Die Verlierer des Preiskampfes sind die einheimischen Blätter: So sank die Auflage des von der polnischen Proszynski GmbH herausgegebenen Poradnik Domowy (Häuslicher Ratgeber) innerhalb von vier Jahren von drei auf nur noch eine Million. Der Zeitschriftenmarkt ist in Polen inzwischen mehrheitlich in deutscher Hand.

Bei ihrer Suche nach neuen Käufern hatten sich die Verlage aus Kostengründen bislang auf wenige ausgewählte Länder beschränkt. Doch auch auf den Ostmärkten sind die goldenen Gründerjahre vorüber. Amerikanische und britische Verleger wie Condé Nast und Pearson machen Springer & Co. das Leben schwer. Die Folge: Die Deutschen schrecken inzwischen selbst vor Ländern nicht mehr zurück, um die sie angesichts ihrer wackeligen Wirtschaftslage zunächst einen großen Bogen gemacht haben. Nachdem sich Bauer 1997 mit Bravo nach Rumänien gewagt hat, zieht nun auch Springer nach – trotz der noch immer desolaten Absatzstrukturen.

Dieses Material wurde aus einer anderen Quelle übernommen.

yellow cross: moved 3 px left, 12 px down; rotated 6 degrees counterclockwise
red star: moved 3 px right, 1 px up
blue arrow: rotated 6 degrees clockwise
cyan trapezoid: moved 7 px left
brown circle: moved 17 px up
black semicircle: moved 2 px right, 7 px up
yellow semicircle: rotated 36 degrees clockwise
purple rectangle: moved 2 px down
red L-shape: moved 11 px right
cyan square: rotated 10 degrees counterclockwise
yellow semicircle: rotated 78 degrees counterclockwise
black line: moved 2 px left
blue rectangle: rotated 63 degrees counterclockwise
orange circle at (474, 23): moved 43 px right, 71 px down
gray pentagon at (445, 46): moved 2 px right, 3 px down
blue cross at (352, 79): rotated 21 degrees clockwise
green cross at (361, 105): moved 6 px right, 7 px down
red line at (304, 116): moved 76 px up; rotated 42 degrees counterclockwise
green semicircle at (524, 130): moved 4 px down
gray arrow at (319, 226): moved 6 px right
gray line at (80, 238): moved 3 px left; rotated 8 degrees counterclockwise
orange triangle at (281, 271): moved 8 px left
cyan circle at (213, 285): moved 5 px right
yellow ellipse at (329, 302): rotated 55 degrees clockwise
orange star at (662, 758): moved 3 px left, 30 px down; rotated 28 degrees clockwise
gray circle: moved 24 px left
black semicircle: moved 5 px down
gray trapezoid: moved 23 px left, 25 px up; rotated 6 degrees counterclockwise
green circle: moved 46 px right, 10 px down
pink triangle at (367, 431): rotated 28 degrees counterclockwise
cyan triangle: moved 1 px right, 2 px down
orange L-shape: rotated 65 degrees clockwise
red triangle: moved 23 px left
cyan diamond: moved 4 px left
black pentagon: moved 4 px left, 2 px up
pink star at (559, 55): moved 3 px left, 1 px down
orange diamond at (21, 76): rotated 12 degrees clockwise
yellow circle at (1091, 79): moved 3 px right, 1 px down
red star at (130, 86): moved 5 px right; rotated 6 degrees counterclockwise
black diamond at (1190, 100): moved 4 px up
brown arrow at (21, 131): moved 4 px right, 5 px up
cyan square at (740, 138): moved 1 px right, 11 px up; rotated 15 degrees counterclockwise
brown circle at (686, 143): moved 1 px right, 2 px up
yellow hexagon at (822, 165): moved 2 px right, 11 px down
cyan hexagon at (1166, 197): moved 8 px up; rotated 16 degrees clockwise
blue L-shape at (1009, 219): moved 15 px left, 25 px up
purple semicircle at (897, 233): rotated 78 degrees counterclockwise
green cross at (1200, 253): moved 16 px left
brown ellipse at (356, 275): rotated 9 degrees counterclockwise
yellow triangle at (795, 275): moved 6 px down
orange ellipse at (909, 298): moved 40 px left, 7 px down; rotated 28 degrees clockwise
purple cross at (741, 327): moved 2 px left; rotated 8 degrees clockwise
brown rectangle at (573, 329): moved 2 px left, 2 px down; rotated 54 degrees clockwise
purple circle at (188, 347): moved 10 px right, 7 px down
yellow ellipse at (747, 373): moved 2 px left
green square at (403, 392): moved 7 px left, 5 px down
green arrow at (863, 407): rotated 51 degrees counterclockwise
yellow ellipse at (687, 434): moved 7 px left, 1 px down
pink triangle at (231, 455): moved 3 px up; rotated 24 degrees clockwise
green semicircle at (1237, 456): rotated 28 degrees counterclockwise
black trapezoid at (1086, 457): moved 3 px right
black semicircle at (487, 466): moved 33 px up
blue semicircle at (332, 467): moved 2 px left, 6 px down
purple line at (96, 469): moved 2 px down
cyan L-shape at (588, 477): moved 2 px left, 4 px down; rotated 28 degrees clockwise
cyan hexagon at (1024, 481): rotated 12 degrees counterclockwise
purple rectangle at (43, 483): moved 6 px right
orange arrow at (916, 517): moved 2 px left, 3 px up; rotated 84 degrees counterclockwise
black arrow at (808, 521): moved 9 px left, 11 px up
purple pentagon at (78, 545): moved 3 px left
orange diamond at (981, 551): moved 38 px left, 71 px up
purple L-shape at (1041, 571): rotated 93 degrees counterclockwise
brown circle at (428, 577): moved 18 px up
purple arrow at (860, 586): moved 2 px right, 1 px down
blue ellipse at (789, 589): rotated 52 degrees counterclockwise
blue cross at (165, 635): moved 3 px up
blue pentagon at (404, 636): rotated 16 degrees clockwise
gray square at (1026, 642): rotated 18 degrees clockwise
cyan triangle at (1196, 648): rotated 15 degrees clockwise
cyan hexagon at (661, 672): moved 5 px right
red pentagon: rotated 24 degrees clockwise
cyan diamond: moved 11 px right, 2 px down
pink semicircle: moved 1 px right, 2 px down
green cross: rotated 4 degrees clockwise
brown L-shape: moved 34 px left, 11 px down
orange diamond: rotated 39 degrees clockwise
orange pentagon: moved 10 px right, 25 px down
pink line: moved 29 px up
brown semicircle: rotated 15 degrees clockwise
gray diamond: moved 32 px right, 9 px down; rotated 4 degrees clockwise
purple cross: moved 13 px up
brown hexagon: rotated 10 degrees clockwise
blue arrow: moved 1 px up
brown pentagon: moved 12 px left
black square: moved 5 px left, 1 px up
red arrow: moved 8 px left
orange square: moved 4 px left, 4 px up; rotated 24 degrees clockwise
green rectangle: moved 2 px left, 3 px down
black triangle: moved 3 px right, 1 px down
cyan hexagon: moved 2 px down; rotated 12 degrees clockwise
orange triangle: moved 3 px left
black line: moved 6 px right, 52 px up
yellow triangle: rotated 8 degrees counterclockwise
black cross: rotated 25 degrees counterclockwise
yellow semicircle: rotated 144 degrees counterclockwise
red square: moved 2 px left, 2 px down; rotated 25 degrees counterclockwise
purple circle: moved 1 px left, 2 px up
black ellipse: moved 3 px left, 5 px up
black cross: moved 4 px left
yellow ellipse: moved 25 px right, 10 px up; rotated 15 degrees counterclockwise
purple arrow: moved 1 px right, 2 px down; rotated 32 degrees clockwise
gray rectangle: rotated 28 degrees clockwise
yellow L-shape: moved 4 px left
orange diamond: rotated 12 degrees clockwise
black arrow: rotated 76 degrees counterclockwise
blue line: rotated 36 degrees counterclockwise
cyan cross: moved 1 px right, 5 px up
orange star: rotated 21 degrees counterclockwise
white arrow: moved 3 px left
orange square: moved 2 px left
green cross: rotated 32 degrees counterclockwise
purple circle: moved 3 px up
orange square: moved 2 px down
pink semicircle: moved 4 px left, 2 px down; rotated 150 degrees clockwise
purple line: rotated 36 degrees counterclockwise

Angesichts der immensen Kosten eines Markteintritts kann es sich kein Verlag leisten, dass ein Titel im Ausland floppt. Allein der Start von Auto-Plus in Frankreich hat Springer laut werben&verkaufen 45 Millionen Mark gekostet. Die Verlage haben eigens internationale Abteilungen aufgebaut, die detaillierte Stategiepläne erstellen: Bei Gruner + Jahr lenkt Auslandschef Axel Ganz seit 1991 die zwölf Filialen von Paris aus. Der 1996 gegründete Burda Verlag Osteuropa entwickelt ausschließlich Objekte für den Ostmarkt.

Am Auslandsgeschäft beteiligen sich denn auch nur noch die finanzkräftigen Großverleger. Doch immer häufiger müssen auch sie Allianzen mit lokalen oder ausländischen Partnern eingehen, um Kosten und Risiken zu teilen. So ist der Burda-Verlag ein 50/50-Joint-Venture mit dem italienischen Verlag Rizzoli Corriere della Sera eingegangen (Burda RCS International Holding). Nach Italien und der Türkei wollen sie nun gemeinsam den asiatischen Markt in Angriff nehmen.

Der Zwang zur Kooperation treibt zuweilen seltsame Blüten. So gibt Gruner + Jahr in Deutschland gemeinsam mit der französischen Groupe Marie Claire die gleichnamige Modezeitschrift heraus. In Frankreich hingegen kämpft die Konzerntochter Prisma Presse mit harten Bandagen gegen den Konkurrenten.